_Page excerpt_:
In the New Testament, Jesus teaches in Matthew 10:28: “Do not fear those who kill the body but cannot kill the soul. But rather fear Him who is able to destroy both soul and body in hell [Gehenna, a symbol of the Lake of Fire (see Revelation 20:11-15)].” Paul writes, “The wages of sin is death, but the gift of God is eternal life in Christ Jesus our Lord” (Romans 6:23). Humans are mortal, and God must give eternal life; we do not have it inherently (see Romans 2:7; I Corinthians 15:53-54; I Timothy 6:16).
We believe, then, that man indeed has a spirit (Job 32:8), “the breath of the Almighty [that] gives him understanding,” but that it is not his soul. When combined with a human brain, the human spirit allows a person to have the powers of mind. When he dies, the body returns to the dust, but his spirit returns to God (Ecclesiastes 12:7), who safeguards it as a record of his life.
Solomon also informs us that “the dead know nothing” (Ecclesiastes 9:5), and “there is no work or device or knowledge or wisdom in the grave” (verse 10), meaning that there is no consciousness in death. The person knows nothing, learns nothing, communicates nothing, does nothing—until the resurrection from the dead when God will unite that spirit with a new body, either a spiritual body or another physical body, depending on the resurrection (see Ezekiel 37:1-14; John 5:24-29; I Corinthians 15; I Thessalonians 4:13-18; Revelation 20).
Can Mediums Consult the Dead?
Against this, many bring up the Old Testament story of King Saul visiting the “witch” at En Dor (I Samuel 28:3-25), in which she seems to raise the spirit of the prophet Samuel to foretell Saul’s demise. The narrative appears to show that necromancy is not only possible but has been successfully practiced, and that the disembodied souls or spirits of all who have ever lived are a medium’s summons away.
If this reading of the story is correct, it clearly contradicts the teaching of the rest of the Bible. Theologians down through the centuries have had difficulty explaining this passage because it appears so blatantly positive on the powers of mediums to consult the disembodied dead, despite the very negative answer Saul received. Foolish and desperate people who see this story in God’s Word need little further encouragement to seek a medium for answers.
So what really happened at En Dor? Did the woman truly have otherworldly powers? Did Samuel really appear to her? Was what she saw the prophet’s ghost? Are the dead alive and aware of what is happening here on earth? Or do people insert ideas into the story from their own preconceptions that are not warranted from what the text actually says?
Perhaps a more insightful question is, “Who is immediately behind all of the action in this chapter, God or Satan?”
Three Truths for Context
Before looking at the details of I Samuel 28, we would be well-advised to review three foundational, biblical truths to construct a necessary background for this story. If we try to evaluate what happened at En Dor without fitting it in its proper context, we will reach wrong conclusions. With these truths in mind, the true story will be apparent.

_Listing_:
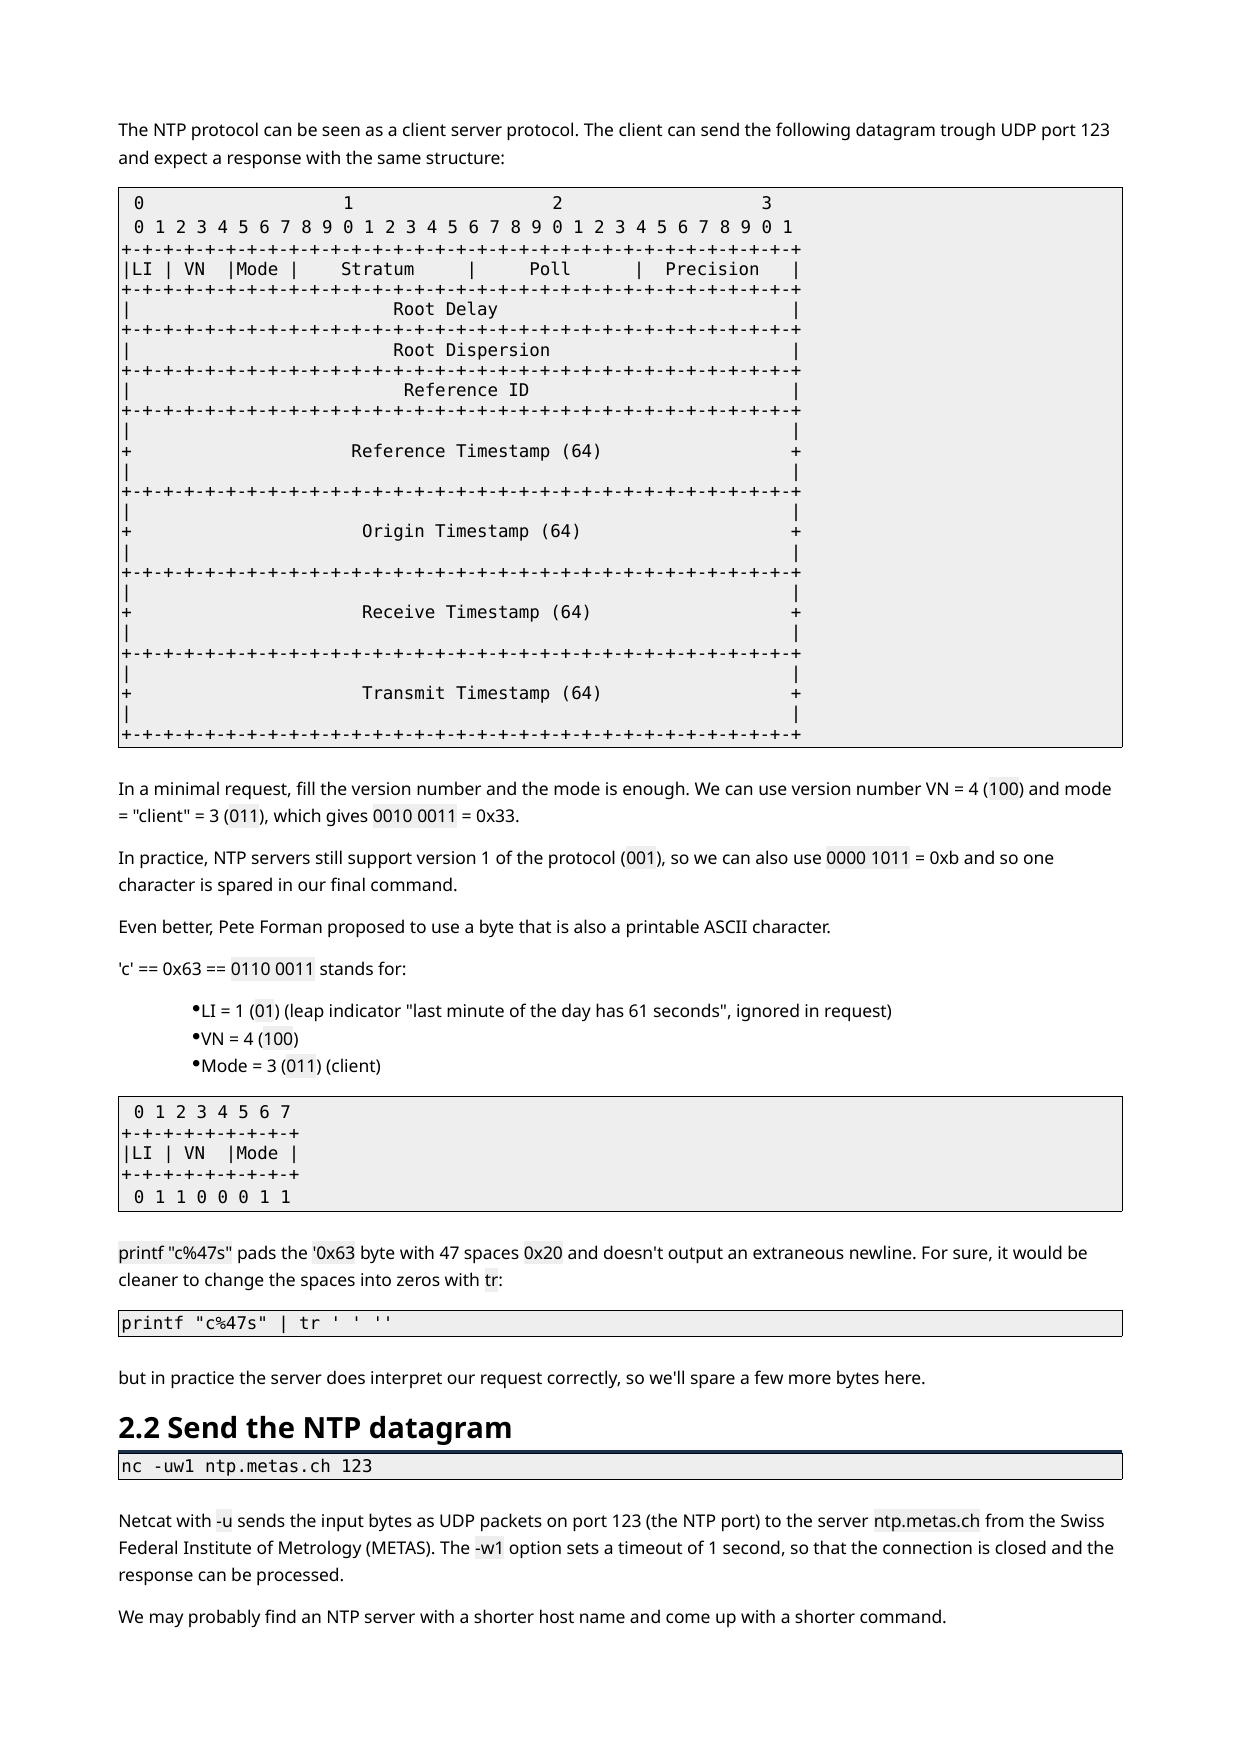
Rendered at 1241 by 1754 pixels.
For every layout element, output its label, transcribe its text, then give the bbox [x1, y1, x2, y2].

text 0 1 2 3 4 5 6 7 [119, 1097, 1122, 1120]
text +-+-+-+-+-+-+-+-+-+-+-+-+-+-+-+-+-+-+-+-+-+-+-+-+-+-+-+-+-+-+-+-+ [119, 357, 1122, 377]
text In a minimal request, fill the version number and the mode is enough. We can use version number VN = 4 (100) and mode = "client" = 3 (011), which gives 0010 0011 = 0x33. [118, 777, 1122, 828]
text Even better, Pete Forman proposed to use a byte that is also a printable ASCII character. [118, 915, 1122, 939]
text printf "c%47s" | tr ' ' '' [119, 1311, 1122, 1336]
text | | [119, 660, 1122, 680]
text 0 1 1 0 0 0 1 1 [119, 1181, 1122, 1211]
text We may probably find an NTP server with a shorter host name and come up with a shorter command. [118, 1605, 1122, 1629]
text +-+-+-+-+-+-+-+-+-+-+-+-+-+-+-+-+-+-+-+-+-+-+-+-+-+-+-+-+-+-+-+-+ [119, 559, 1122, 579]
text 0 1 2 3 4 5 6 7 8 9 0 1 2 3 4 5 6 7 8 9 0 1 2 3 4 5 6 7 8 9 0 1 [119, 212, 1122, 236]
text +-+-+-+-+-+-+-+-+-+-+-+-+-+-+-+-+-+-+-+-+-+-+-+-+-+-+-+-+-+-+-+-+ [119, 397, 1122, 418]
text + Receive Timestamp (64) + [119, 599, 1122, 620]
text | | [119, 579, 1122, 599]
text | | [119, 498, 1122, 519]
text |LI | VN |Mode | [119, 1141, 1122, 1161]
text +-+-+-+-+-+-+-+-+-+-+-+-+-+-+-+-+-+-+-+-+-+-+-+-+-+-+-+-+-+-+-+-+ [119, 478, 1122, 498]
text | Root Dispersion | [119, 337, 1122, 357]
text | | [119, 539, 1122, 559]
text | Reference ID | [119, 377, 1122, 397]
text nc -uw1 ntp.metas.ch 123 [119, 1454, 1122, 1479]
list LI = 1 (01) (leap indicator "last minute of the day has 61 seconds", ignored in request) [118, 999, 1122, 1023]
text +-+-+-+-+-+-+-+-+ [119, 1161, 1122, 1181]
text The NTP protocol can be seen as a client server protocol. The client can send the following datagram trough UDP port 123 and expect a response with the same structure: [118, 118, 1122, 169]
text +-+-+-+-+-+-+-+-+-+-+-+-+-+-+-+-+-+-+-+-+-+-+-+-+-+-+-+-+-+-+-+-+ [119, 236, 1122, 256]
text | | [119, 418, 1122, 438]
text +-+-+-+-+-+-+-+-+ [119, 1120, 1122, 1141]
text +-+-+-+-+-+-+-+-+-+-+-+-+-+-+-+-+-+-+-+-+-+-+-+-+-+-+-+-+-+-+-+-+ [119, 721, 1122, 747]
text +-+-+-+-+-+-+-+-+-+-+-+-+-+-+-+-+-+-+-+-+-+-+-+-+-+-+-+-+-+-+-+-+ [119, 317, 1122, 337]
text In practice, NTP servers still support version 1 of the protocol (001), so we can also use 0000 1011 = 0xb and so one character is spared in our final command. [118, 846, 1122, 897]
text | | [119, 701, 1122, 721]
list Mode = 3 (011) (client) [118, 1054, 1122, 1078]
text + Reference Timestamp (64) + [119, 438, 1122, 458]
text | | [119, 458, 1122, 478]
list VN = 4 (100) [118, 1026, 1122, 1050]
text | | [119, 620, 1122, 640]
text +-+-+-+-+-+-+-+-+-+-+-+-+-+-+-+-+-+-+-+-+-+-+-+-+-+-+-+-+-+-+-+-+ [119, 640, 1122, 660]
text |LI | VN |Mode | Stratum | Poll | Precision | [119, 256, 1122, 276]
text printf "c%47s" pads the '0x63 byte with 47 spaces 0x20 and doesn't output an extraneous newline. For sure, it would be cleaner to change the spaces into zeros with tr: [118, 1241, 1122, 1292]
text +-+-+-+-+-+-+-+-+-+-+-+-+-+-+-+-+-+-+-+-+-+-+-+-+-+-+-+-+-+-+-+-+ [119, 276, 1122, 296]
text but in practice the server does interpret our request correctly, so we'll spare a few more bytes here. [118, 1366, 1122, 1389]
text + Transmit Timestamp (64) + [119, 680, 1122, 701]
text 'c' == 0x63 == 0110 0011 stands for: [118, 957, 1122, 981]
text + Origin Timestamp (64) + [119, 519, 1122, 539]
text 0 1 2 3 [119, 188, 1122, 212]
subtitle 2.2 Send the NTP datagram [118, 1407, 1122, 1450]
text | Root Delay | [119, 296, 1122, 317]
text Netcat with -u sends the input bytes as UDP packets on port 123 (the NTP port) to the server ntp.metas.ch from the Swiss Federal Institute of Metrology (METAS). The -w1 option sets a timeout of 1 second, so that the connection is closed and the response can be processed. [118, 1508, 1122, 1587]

...

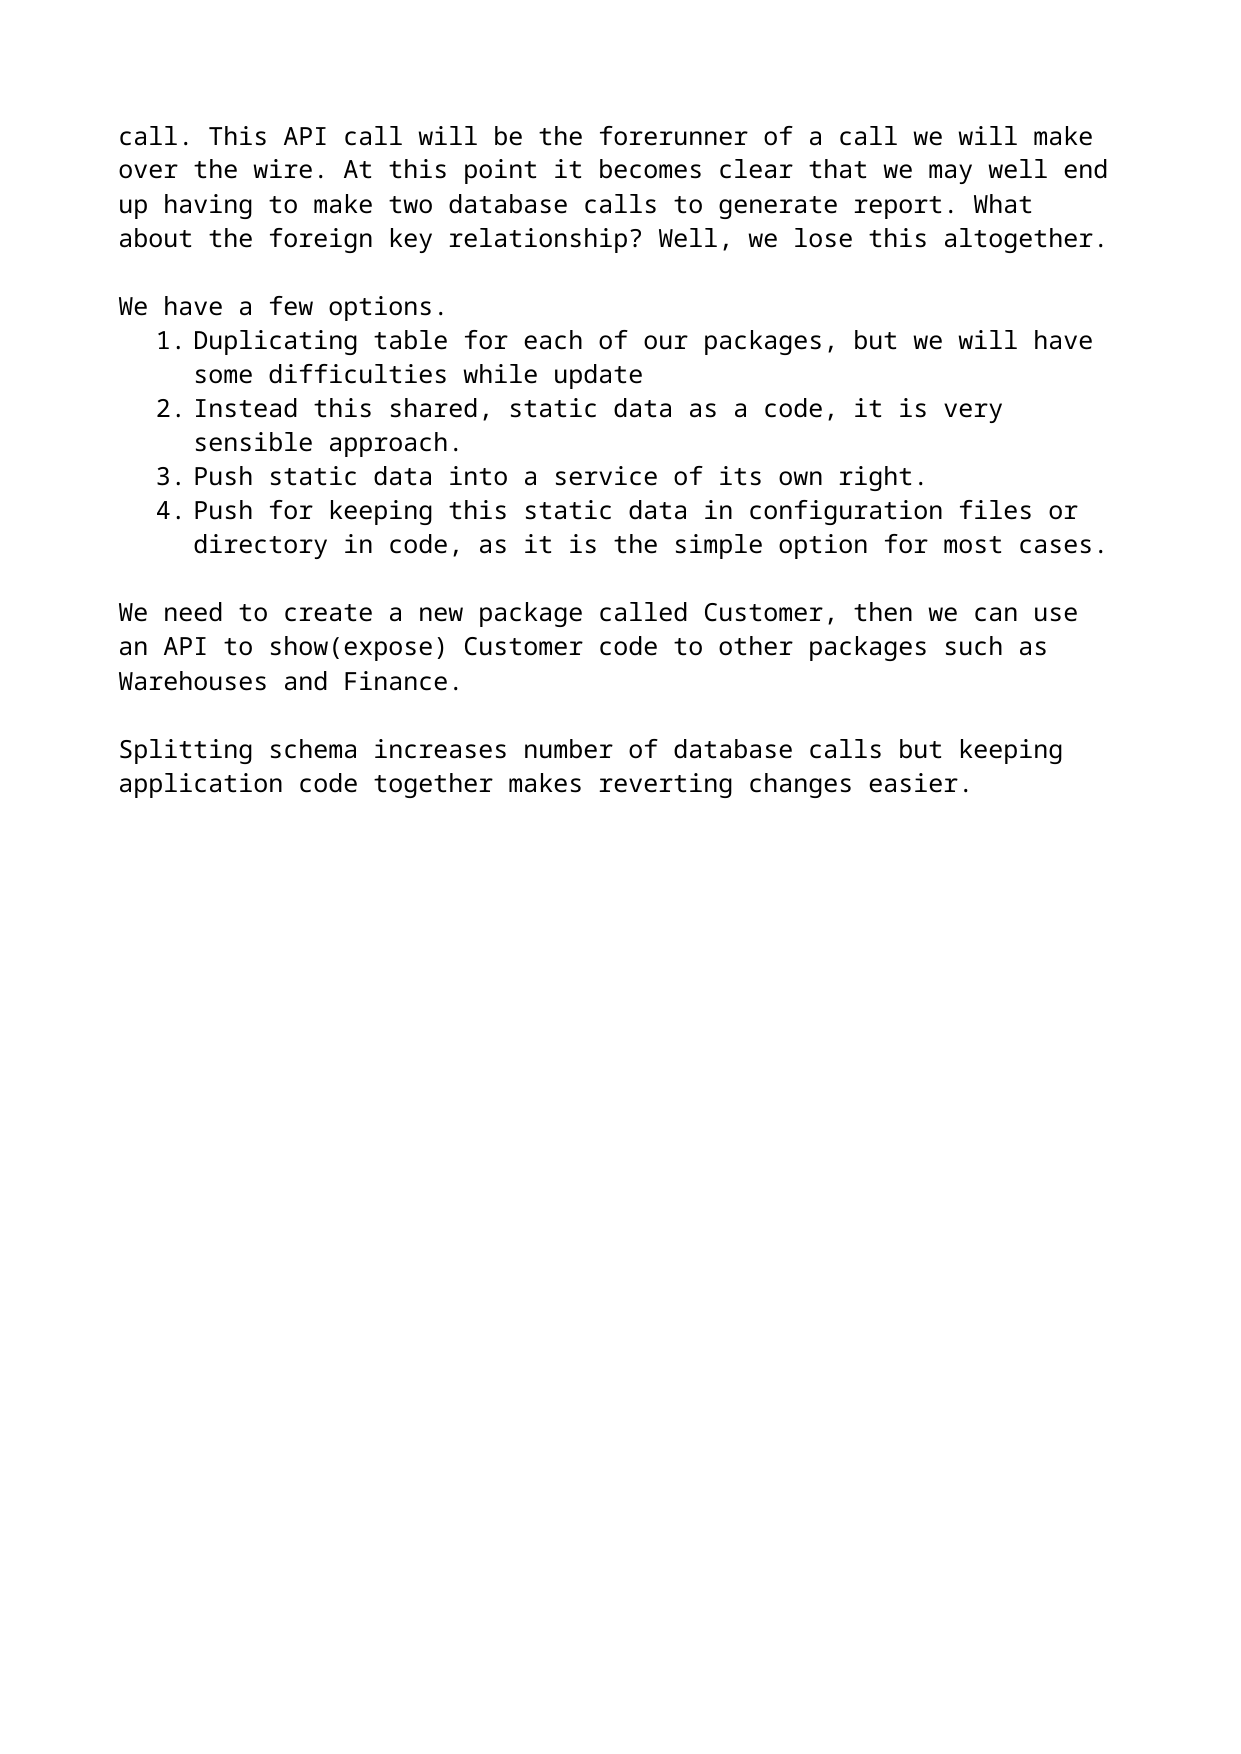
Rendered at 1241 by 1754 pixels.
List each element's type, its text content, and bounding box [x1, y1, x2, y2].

--

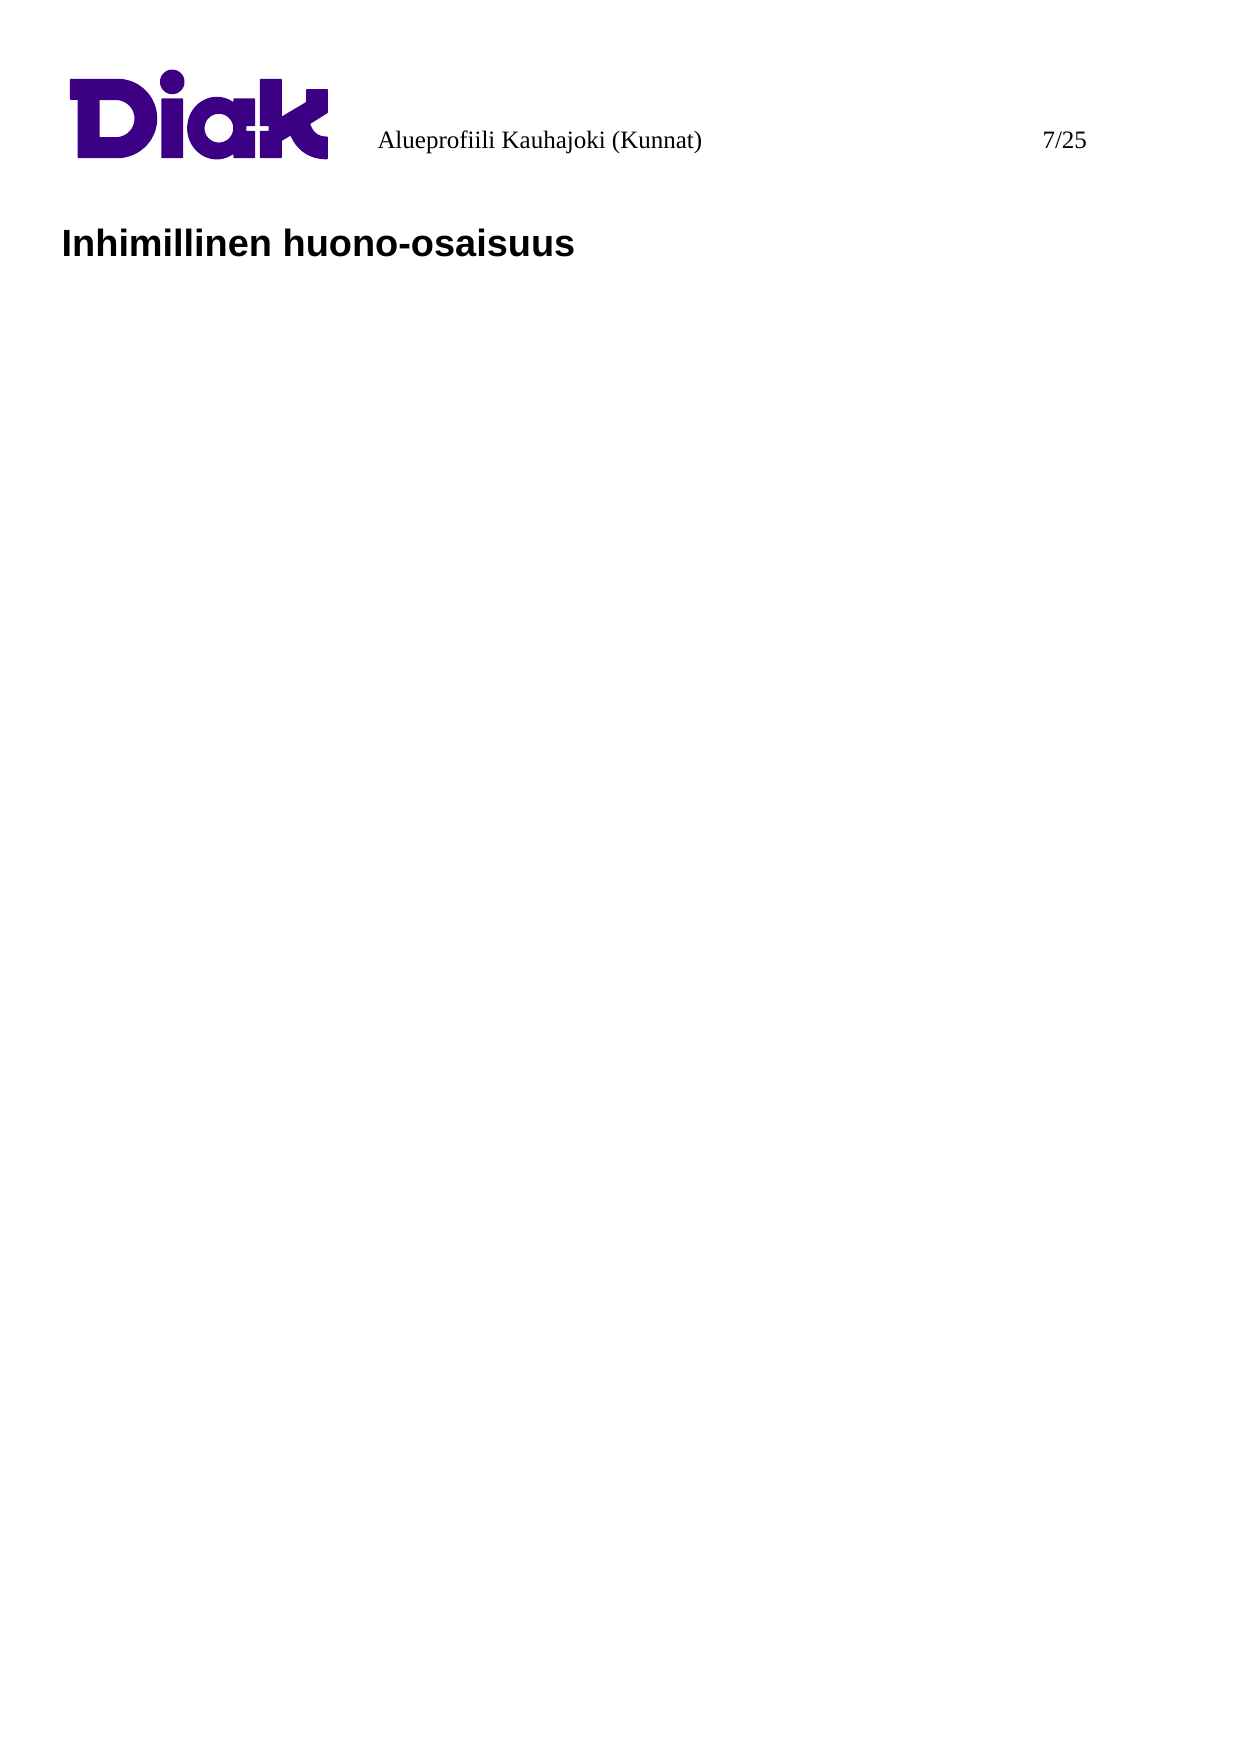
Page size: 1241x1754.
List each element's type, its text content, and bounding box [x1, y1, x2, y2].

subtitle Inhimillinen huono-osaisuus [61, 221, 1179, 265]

_Goals_:
(a) Return everything from "In the New Testament, Jesus" down to "of his life." in the passage on Saul and the medium at En Dor, word for word.
(b) Carry on the passage about Saul and the medium at En Dor, picking up after its final sentence.
None of the material is needed here.

_Responses per task_:
(a)
In the New Testament, Jesus teaches in Matthew 10:28: “Do not fear those who kill the body but cannot kill the soul. But rather fear Him who is able to destroy both soul and body in hell [Gehenna, a symbol of the Lake of Fire (see Revelation 20:11-15)].” Paul writes, “The wages of sin is death, but the gift of God is eternal life in Christ Jesus our Lord” (Romans 6:23). Humans are mortal, and God must give eternal life; we do not have it inherently (see Romans 2:7; I Corinthians 15:53-54; I Timothy 6:16).
We believe, then, that man indeed has a spirit (Job 32:8), “the breath of the Almighty [that] gives him understanding,” but that it is not his soul. When combined with a human brain, the human spirit allows a person to have the powers of mind. When he dies, the body returns to the dust, but his spirit returns to God (Ecclesiastes 12:7), who safeguards it as a record of his life.

(b)
First, the Bible is not in the least ambiguous about what God thinks on the subject of the occult. It plainly condemns the practice of witchcraft and similar sorceries. Notice Leviticus 19:31, for instance, which condemns consulting mediums: “Give no regard to mediums and familiar spirits; do not seek after them, to be defiled by them: I am the Lord your God.” A few verses later, God adds, “And the person who turns to mediums and familiar spirits, to prostitute himself with them, I will set My face against that person and cut him off from his people” (Leviticus 20:6). This is as good as a prophecy of Saul’s demise. See also Deuteronomy 18:9-14, which names practitioners of witchcraft, soothsayers, interpreters of omens, sorcerers, conjurors, mediums, spiritists, necromancers, and diviners as abominations to the Lord.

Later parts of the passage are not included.